The concern goes beyond the end of the country’s peace-loving image and the danger that increases in tourism and investment will be reversed. Tourist associations and exporters of traditional products, such as coffee and bananas, and the dynamic technology industry, have all raised the alarm due to the strong appreciation of the local currency (the colón) facing a deluge of dollars that have entered the Costa Rican economy in the last two years. The local value of the dollar has fallen 25% in 18 months and has hit producers who receive their income from abroad. In February, a transnational banana company fired 100 workers blaming the unsustainable exchange rate.
While Chaves maintains that the influx of foreign currency is a sign of his government’s economic success, due to the recovery of tourism after the pandemic and the growth of foreign investments and exports, the Central Bank admits that it does not know where 48% of the incoming currencies has come from, since that percentage belongs to a category that does not require its origin to be identified. That is why starting in March there will be a reform in registering these placements, the Central Bank announced after reiterating that there is no evidence of the money coming from criminal activities.

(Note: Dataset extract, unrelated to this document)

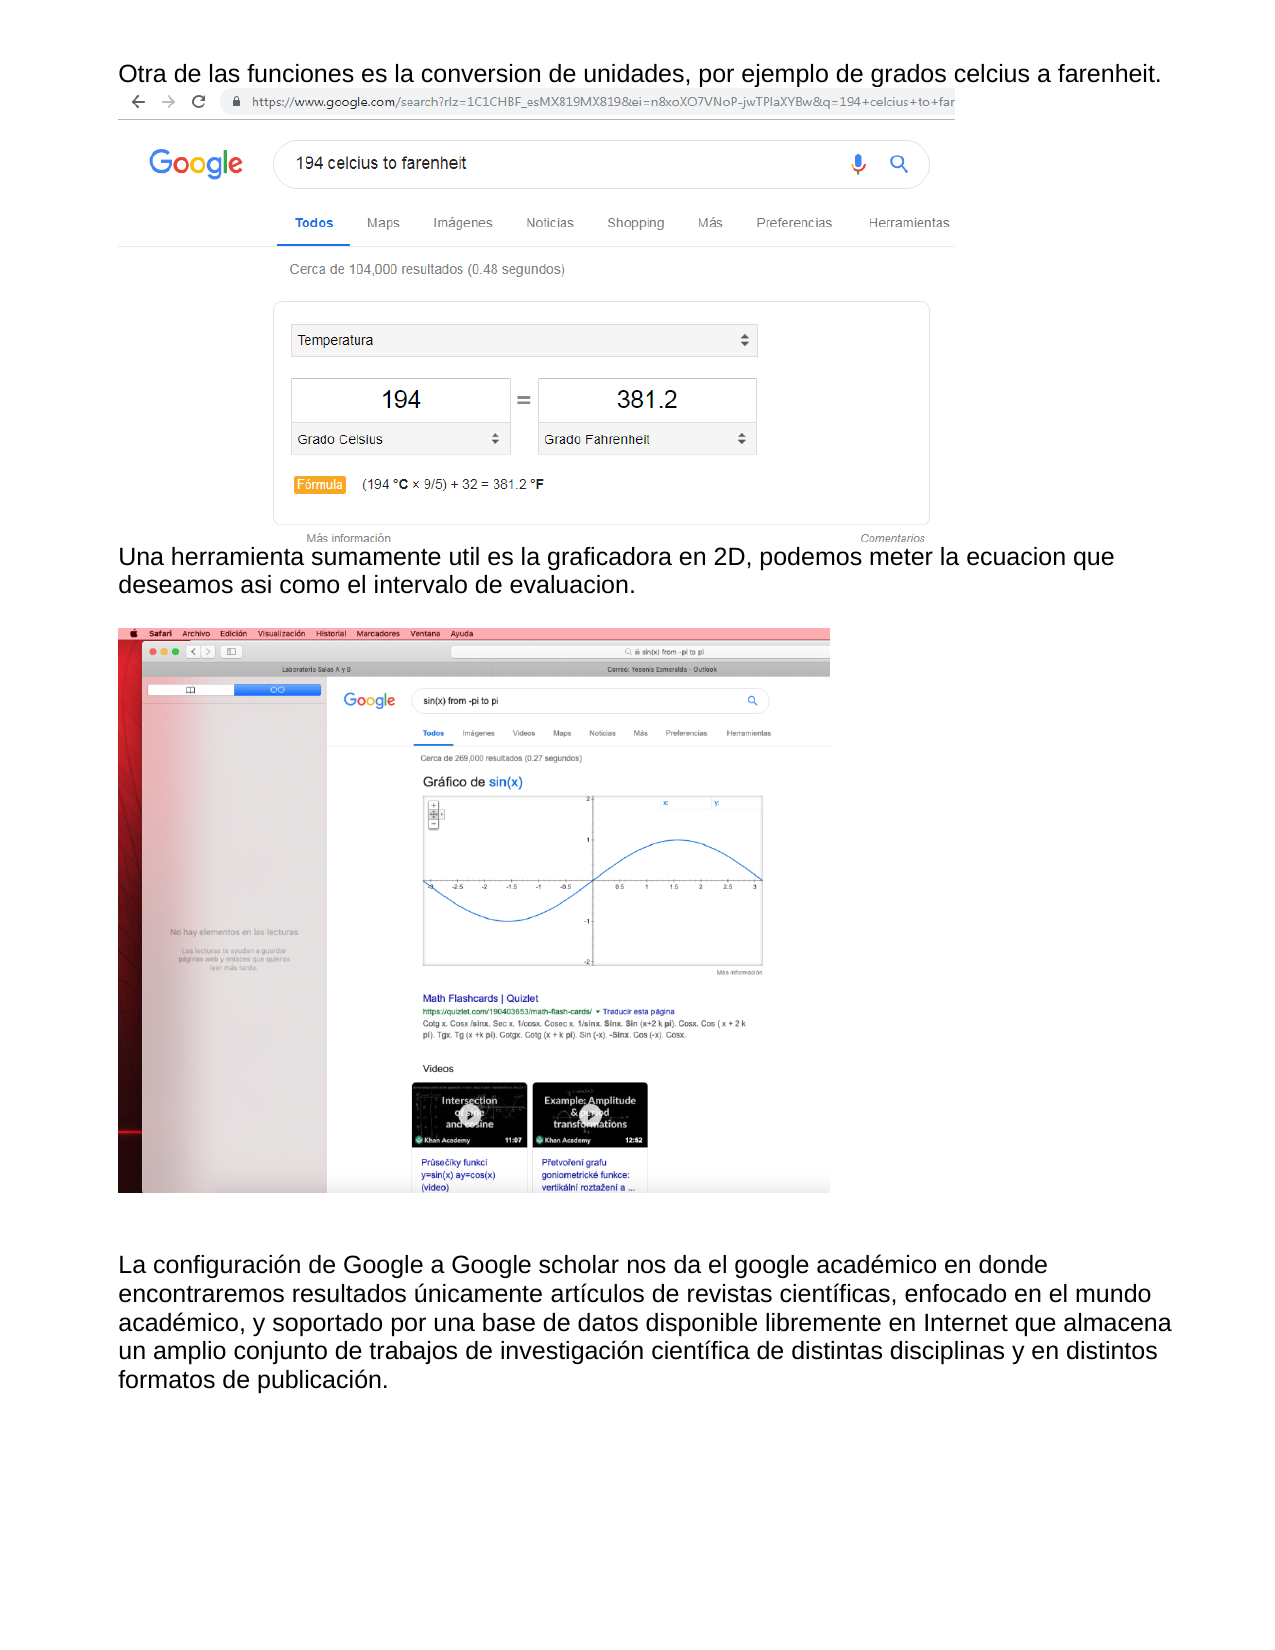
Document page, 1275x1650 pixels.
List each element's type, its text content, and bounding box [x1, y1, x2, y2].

However, suspicions remain in different sectors of the economy and were expressed last week by a member of the National Council for Supervision of the Financial System (Conassif). “There could be other transfers that include illicit transactions that are difficult to detect and that are not estimated, but which could be large. We can’t avoid it because we have the dead to prove it,” said economist Sylvia Saborío in a forum on the monetary situation in Costa Rica, at which government authorities were also present.
Analysts such as Álvaro Ramos, former deputy minister of security, and other critical voices blame the authorities for their permissiveness towards the threat of money laundering through the exchange system or in activities such as construction, illegal gambling, informal loans, and small businesses. There are groups that fear that a “narco-state” will take root in the country that is still classified as an example of democracy and institutional maturity.
Ecuador is often mentioned as a cautionary tale. Chaves responds that his government is fighting drug trafficking like no other, and to do so he intends to install scanners at all border posts. A number of these are already in operation at the main port terminal on the Caribbean coast, which is the departure point for cocaine shipments to Europe. Thus, he says, he is slashing the profits of trafficking groups, after seizures of drugs and suspicious money fell by half in 2022 — the first year of the current administration — and did not recover in 2023.
“Costa Rica is a country that is not prepared to face what is coming, and not because of ineffectiveness, but because it was not something they expected. This meant that the institutions and regulatory frameworks were not prepared for it, unlike countries in the Northern Triangle,” said the director of the independent organization Crime Stoppers in a recent interview in the Delfino.cr media. The allusion was not only to the legal framework but also to cultural circumstances that were forged in the decades in which Costa Rica saw the security emergencies of its Central American neighbors as alien.